# Other Aquarium Forums > Freshwater Fauna > Cyprinids >  Lampeye and Mosquito Rasbora

## Earth

Anyone kept these 2 kind of fish before? Any idea where I can get them? Currently, I have 3 lampeyes and 2 mosquito rasbora (supposed to have 3, but can't find the 3rd one anymore  :Sad:  ) in my 2 ft planted tank. Am hoping to get more so that i can get them to school....

----------


## Simon

lampeye should be easier to find in lfs but not mosquito rasbora

----------


## benny

I think Qian Hu had Mosquito Rasbora last month. Maybe there are some left.

Cheers,

----------


## Earth

Thanks Bros for the info!  :Razz:

----------


## pipsqueak

don't fishes school in 6 or more?

----------


## hwchoy

Earth, when you say Mosquito rasbora do you mean Boraras maculata (reddish body with 2-3 spots on the body) or exclaimation point rasbora (stripe and dot like exclaimation point on the body).

Also when you say lampeye, is it the real lampeye (which related to killifish) or the blue-eyed rasbora (silver body with a black dorsal fin, green-blue shine in eye)?

the real lampeye is easy to find (saw a lot in Pet Safari) but the blue-eyed rasbora is not so common.

You can check this site for pics

----------


## Earth

pipsqueak, I am not sure how many lampeyes and mosquito rasbora i have to keep to make them school. I will probably buy 5-6 more of each specie. Currently i only have 3 lampeyes n 2 mosq rasbora. That is why i am trying to get more for them to school and also to make the tank more interesting to look at.  :Smile:  

hwchoy, the mosquito rasbora i am referring to is &amp;quot;Boraras brigittae&amp;quot;.
can see it from this link http://www.aquajapan.com/encyc/carp/...a-index_e.html and choose &amp;quot;Boraras brigittae&amp;quot;.

The lampeye I am referring to is the real one. So far, I haven't seen it in any LFS in the western part of Singapore. My current lampeyes were bought from Changi, very far from where I stay.

----------


## hwchoy

haven't seen the brigittae for some time. one good place may be Choong Sua at Bk Timah Plaza.

Lampeye is not particularly rare, I think Ben TB also have them regularly.

For such small fishes, probably a school of at least 10?

----------


## kenny

my old mosquito rasboras school together even when there were inly 2 of them..
really nice....

● **Extracted information**
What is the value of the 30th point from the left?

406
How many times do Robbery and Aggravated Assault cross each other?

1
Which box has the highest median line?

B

...

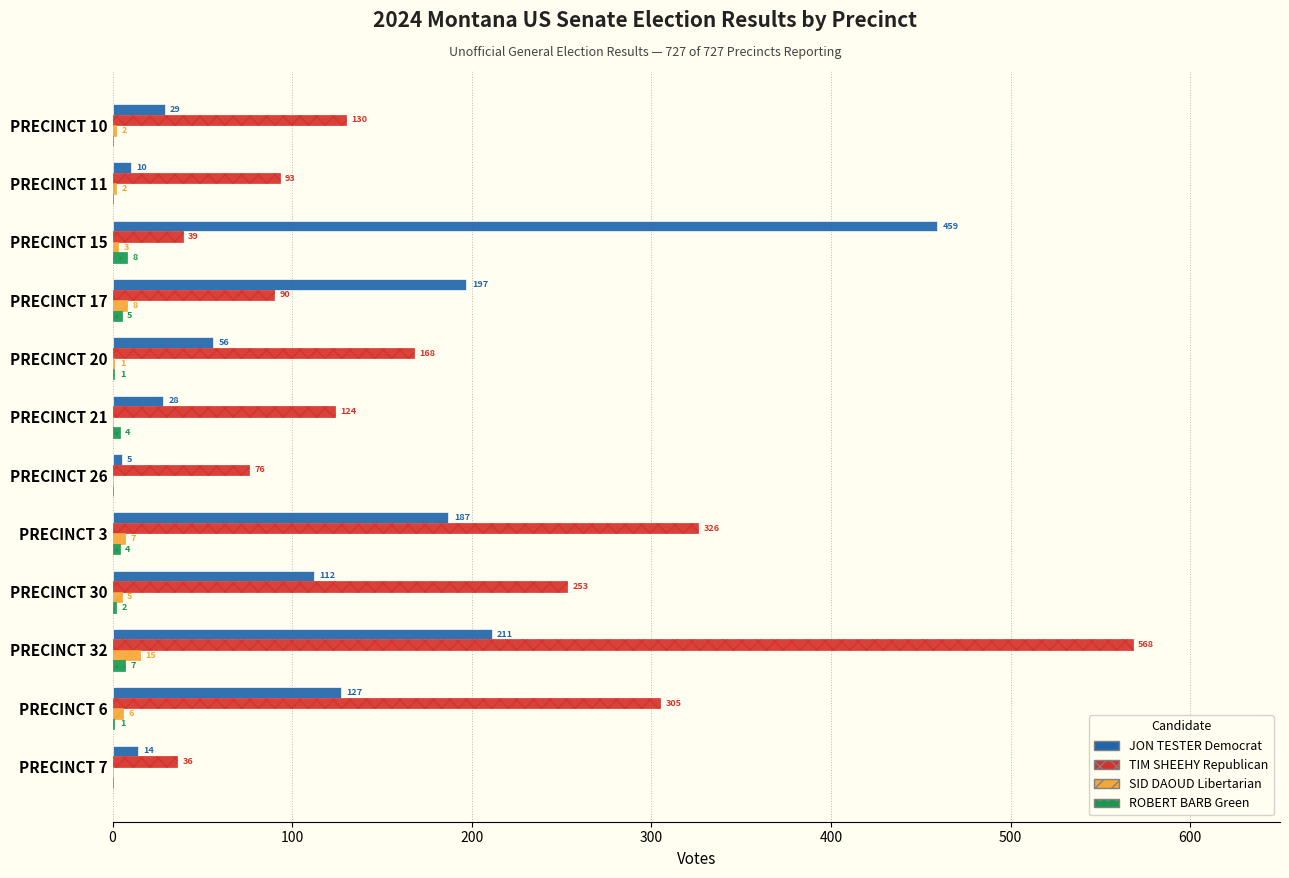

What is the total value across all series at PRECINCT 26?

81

● **Task set**
a) Summarize the forum thread on lampeyes and mosquito rasbora in two sentences.
b) Please reproduce the forum thread word for word, starting at "hwchoy, the mosquito" and ending at "choose &amp;quot;Boraras brigittae&amp;quot;.".
Use only the forum thread to respond.

● **Task-by-task solutions**
a) Earth keeps 3 lampeyes and 2 mosquito rasbora in a 2 ft planted tank, wants more so they will school, and specifies Boraras brigittae and the real lampeye. Replies say lampeyes are easier to find than mosquito rasbora and suggest Qian Hu, Choong Sua at Bk Timah Plaza and Ben TB as sources, while one member proposes a school of probably at least 10 and another says his mosquito rasboras schooled even when there were only 2.

b)
hwchoy, the mosquito rasbora i am referring to is &amp;quot;Boraras brigittae&amp;quot;.
can see it from this link http://www.aquajapan.com/encyc/carp/...a-index_e.html and choose &amp;quot;Boraras brigittae&amp;quot;.